Saved entries:
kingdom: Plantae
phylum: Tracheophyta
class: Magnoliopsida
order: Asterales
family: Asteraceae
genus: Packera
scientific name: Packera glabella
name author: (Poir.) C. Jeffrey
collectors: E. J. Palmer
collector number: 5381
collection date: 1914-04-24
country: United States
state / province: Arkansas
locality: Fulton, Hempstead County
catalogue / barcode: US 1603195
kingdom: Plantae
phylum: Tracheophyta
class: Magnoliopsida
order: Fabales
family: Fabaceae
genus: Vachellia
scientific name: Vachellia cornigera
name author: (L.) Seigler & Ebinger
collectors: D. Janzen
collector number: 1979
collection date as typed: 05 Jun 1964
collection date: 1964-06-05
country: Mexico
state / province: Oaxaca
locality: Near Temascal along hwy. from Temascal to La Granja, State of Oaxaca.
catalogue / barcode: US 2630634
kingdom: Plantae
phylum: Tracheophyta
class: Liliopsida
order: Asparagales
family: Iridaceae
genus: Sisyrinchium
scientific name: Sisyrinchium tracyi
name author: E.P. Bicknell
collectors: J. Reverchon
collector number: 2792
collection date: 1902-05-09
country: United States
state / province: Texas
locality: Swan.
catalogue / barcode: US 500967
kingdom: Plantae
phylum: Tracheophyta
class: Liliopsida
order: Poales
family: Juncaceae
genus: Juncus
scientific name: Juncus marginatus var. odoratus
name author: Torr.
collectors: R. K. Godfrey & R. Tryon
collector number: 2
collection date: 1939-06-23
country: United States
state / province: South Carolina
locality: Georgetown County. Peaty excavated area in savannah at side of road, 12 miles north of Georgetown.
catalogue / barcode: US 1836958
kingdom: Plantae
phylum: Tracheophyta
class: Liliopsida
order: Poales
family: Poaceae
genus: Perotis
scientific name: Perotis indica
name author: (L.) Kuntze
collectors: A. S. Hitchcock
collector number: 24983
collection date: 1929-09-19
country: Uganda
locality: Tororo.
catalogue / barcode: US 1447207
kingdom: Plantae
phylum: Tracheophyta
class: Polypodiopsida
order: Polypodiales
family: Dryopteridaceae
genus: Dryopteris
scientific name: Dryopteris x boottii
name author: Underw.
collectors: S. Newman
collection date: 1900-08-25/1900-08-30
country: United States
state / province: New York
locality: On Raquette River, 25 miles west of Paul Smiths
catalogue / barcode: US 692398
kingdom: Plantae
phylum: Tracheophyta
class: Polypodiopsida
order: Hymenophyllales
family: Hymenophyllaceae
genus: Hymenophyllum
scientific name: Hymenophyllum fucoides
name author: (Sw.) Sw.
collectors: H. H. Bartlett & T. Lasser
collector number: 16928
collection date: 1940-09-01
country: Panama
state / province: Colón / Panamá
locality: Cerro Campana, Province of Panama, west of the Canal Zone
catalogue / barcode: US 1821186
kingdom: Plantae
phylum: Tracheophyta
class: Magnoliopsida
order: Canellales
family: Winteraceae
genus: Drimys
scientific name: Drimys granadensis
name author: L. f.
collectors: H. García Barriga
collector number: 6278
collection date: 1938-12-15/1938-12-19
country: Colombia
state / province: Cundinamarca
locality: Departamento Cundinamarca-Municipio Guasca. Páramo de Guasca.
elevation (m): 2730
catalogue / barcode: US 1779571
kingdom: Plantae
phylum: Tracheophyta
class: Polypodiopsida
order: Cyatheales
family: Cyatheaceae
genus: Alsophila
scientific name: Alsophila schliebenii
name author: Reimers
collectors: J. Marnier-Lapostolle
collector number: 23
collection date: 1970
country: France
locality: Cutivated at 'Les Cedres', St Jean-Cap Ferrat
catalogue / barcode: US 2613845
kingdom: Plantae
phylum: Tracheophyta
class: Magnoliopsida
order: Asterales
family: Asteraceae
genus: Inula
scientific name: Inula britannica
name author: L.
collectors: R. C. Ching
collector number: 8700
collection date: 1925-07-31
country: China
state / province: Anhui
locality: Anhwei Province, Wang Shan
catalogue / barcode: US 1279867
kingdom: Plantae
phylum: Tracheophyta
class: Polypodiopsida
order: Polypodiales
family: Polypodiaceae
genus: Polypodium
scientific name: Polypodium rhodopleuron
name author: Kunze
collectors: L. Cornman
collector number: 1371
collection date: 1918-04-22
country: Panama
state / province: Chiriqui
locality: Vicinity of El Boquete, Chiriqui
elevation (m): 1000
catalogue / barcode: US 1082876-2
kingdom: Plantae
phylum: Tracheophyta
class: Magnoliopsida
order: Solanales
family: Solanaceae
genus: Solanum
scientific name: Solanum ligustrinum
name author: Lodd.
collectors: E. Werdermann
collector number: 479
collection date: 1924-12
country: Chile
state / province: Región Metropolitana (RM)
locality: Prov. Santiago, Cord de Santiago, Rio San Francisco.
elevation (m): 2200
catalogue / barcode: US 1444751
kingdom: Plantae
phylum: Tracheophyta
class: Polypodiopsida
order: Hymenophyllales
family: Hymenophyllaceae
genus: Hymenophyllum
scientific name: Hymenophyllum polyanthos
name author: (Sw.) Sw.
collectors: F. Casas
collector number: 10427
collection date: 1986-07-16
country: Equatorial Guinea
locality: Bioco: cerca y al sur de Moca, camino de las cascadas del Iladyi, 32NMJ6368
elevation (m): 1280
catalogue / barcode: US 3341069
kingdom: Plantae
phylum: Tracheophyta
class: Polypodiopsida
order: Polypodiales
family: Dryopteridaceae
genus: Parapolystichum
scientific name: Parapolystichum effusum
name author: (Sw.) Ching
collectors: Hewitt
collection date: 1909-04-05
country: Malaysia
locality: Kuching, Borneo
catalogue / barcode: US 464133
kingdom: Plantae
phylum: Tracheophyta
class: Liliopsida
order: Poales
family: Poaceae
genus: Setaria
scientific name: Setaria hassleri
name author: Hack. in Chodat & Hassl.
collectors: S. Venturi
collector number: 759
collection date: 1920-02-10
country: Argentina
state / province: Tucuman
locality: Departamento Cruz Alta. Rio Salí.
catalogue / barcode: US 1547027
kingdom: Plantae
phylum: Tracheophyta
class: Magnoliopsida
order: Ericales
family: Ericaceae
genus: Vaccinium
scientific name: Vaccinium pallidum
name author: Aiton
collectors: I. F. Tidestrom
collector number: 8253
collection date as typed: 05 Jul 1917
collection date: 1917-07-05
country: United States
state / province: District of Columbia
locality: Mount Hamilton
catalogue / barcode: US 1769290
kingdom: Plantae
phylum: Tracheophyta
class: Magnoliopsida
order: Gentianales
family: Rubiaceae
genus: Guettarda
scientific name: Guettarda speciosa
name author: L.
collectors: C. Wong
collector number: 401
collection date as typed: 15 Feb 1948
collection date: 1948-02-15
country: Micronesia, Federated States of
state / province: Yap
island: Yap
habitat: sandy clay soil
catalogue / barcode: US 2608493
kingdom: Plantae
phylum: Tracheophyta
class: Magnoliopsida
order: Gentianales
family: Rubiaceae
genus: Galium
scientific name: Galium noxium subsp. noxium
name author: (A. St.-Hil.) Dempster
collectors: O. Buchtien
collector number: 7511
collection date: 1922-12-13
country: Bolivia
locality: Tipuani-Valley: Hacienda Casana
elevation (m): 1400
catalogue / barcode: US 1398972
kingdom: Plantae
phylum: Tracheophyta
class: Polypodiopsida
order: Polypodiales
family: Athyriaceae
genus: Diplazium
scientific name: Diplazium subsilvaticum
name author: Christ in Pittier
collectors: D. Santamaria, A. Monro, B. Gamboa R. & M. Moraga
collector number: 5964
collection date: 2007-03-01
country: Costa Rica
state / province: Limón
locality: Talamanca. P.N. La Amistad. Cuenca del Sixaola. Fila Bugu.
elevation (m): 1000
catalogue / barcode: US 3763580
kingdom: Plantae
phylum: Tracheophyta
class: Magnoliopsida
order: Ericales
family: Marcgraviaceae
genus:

> Given instruction: Reproduce all of these lines, swapping every "state / province" for "region" and changing nothing else.

> Response below:
kingdom: Plantae
phylum: Tracheophyta
class: Magnoliopsida
order: Asterales
family: Asteraceae
genus: Packera
scientific name: Packera glabella
name author: (Poir.) C. Jeffrey
collectors: E. J. Palmer
collector number: 5381
collection date: 1914-04-24
country: United States
region: Arkansas
locality: Fulton, Hempstead County
catalogue / barcode: US 1603195
kingdom: Plantae
phylum: Tracheophyta
class: Magnoliopsida
order: Fabales
family: Fabaceae
genus: Vachellia
scientific name: Vachellia cornigera
name author: (L.) Seigler & Ebinger
collectors: D. Janzen
collector number: 1979
collection date as typed: 05 Jun 1964
collection date: 1964-06-05
country: Mexico
region: Oaxaca
locality: Near Temascal along hwy. from Temascal to La Granja, State of Oaxaca.
catalogue / barcode: US 2630634
kingdom: Plantae
phylum: Tracheophyta
class: Liliopsida
order: Asparagales
family: Iridaceae
genus: Sisyrinchium
scientific name: Sisyrinchium tracyi
name author: E.P. Bicknell
collectors: J. Reverchon
collector number: 2792
collection date: 1902-05-09
country: United States
region: Texas
locality: Swan.
catalogue / barcode: US 500967
kingdom: Plantae
phylum: Tracheophyta
class: Liliopsida
order: Poales
family: Juncaceae
genus: Juncus
scientific name: Juncus marginatus var. odoratus
name author: Torr.
collectors: R. K. Godfrey & R. Tryon
collector number: 2
collection date: 1939-06-23
country: United States
region: South Carolina
locality: Georgetown County. Peaty excavated area in savannah at side of road, 12 miles north of Georgetown.
catalogue / barcode: US 1836958
kingdom: Plantae
phylum: Tracheophyta
class: Liliopsida
order: Poales
family: Poaceae
genus: Perotis
scientific name: Perotis indica
name author: (L.) Kuntze
collectors: A. S. Hitchcock
collector number: 24983
collection date: 1929-09-19
country: Uganda
locality: Tororo.
catalogue / barcode: US 1447207
kingdom: Plantae
phylum: Tracheophyta
class: Polypodiopsida
order: Polypodiales
family: Dryopteridaceae
genus: Dryopteris
scientific name: Dryopteris x boottii
name author: Underw.
collectors: S. Newman
collection date: 1900-08-25/1900-08-30
country: United States
region: New York
locality: On Raquette River, 25 miles west of Paul Smiths
catalogue / barcode: US 692398
kingdom: Plantae
phylum: Tracheophyta
class: Polypodiopsida
order: Hymenophyllales
family: Hymenophyllaceae
genus: Hymenophyllum
scientific name: Hymenophyllum fucoides
name author: (Sw.) Sw.
collectors: H. H. Bartlett & T. Lasser
collector number: 16928
collection date: 1940-09-01
country: Panama
region: Colón / Panamá
locality: Cerro Campana, Province of Panama, west of the Canal Zone
catalogue / barcode: US 1821186
kingdom: Plantae
phylum: Tracheophyta
class: Magnoliopsida
order: Canellales
family: Winteraceae
genus: Drimys
scientific name: Drimys granadensis
name author: L. f.
collectors: H. García Barriga
collector number: 6278
collection date: 1938-12-15/1938-12-19
country: Colombia
region: Cundinamarca
locality: Departamento Cundinamarca-Municipio Guasca. Páramo de Guasca.
elevation (m): 2730
catalogue / barcode: US 1779571
kingdom: Plantae
phylum: Tracheophyta
class: Polypodiopsida
order: Cyatheales
family: Cyatheaceae
genus: Alsophila
scientific name: Alsophila schliebenii
name author: Reimers
collectors: J. Marnier-Lapostolle
collector number: 23
collection date: 1970
country: France
locality: Cutivated at 'Les Cedres', St Jean-Cap Ferrat
catalogue / barcode: US 2613845
kingdom: Plantae
phylum: Tracheophyta
class: Magnoliopsida
order: Asterales
family: Asteraceae
genus: Inula
scientific name: Inula britannica
name author: L.
collectors: R. C. Ching
collector number: 8700
collection date: 1925-07-31
country: China
region: Anhui
locality: Anhwei Province, Wang Shan
catalogue / barcode: US 1279867
kingdom: Plantae
phylum: Tracheophyta
class: Polypodiopsida
order: Polypodiales
family: Polypodiaceae
genus: Polypodium
scientific name: Polypodium rhodopleuron
name author: Kunze
collectors: L. Cornman
collector number: 1371
collection date: 1918-04-22
country: Panama
region: Chiriqui
locality: Vicinity of El Boquete, Chiriqui
elevation (m): 1000
catalogue / barcode: US 1082876-2
kingdom: Plantae
phylum: Tracheophyta
class: Magnoliopsida
order: Solanales
family: Solanaceae
genus: Solanum
scientific name: Solanum ligustrinum
name author: Lodd.
collectors: E. Werdermann
collector number: 479
collection date: 1924-12
country: Chile
region: Región Metropolitana (RM)
locality: Prov. Santiago, Cord de Santiago, Rio San Francisco.
elevation (m): 2200
catalogue / barcode: US 1444751
kingdom: Plantae
phylum: Tracheophyta
class: Polypodiopsida
order: Hymenophyllales
family: Hymenophyllaceae
genus: Hymenophyllum
scientific name: Hymenophyllum polyanthos
name author: (Sw.) Sw.
collectors: F. Casas
collector number: 10427
collection date: 1986-07-16
country: Equatorial Guinea
locality: Bioco: cerca y al sur de Moca, camino de las cascadas del Iladyi, 32NMJ6368
elevation (m): 1280
catalogue / barcode: US 3341069
kingdom: Plantae
phylum: Tracheophyta
class: Polypodiopsida
order: Polypodiales
family: Dryopteridaceae
genus: Parapolystichum
scientific name: Parapolystichum effusum
name author: (Sw.) Ching
collectors: Hewitt
collection date: 1909-04-05
country: Malaysia
locality: Kuching, Borneo
catalogue / barcode: US 464133
kingdom: Plantae
phylum: Tracheophyta
class: Liliopsida
order: Poales
family: Poaceae
genus: Setaria
scientific name: Setaria hassleri
name author: Hack. in Chodat & Hassl.
collectors: S. Venturi
collector number: 759
collection date: 1920-02-10
country: Argentina
region: Tucuman
locality: Departamento Cruz Alta. Rio Salí.
catalogue / barcode: US 1547027
kingdom: Plantae
phylum: Tracheophyta
class: Magnoliopsida
order: Ericales
family: Ericaceae
genus: Vaccinium
scientific name: Vaccinium pallidum
name author: Aiton
collectors: I. F. Tidestrom
collector number: 8253
collection date as typed: 05 Jul 1917
collection date: 1917-07-05
country: United States
region: District of Columbia
locality: Mount Hamilton
catalogue / barcode: US 1769290
kingdom: Plantae
phylum: Tracheophyta
class: Magnoliopsida
order: Gentianales
family: Rubiaceae
genus: Guettarda
scientific name: Guettarda speciosa
name author: L.
collectors: C. Wong
collector number: 401
collection date as typed: 15 Feb 1948
collection date: 1948-02-15
country: Micronesia, Federated States of
region: Yap
island: Yap
habitat: sandy clay soil
catalogue / barcode: US 2608493
kingdom: Plantae
phylum: Tracheophyta
class: Magnoliopsida
order: Gentianales
family: Rubiaceae
genus: Galium
scientific name: Galium noxium subsp. noxium
name author: (A. St.-Hil.) Dempster
collectors: O. Buchtien
collector number: 7511
collection date: 1922-12-13
country: Bolivia
locality: Tipuani-Valley: Hacienda Casana
elevation (m): 1400
catalogue / barcode: US 1398972
kingdom: Plantae
phylum: Tracheophyta
class: Polypodiopsida
order: Polypodiales
family: Athyriaceae
genus: Diplazium
scientific name: Diplazium subsilvaticum
name author: Christ in Pittier
collectors: D. Santamaria, A. Monro, B. Gamboa R. & M. Moraga
collector number: 5964
collection date: 2007-03-01
country: Costa Rica
region: Limón
locality: Talamanca. P.N. La Amistad. Cuenca del Sixaola. Fila Bugu.
elevation (m): 1000
catalogue / barcode: US 3763580
kingdom: Plantae
phylum: Tracheophyta
class: Magnoliopsida
order: Ericales
family: Marcgraviaceae
genus:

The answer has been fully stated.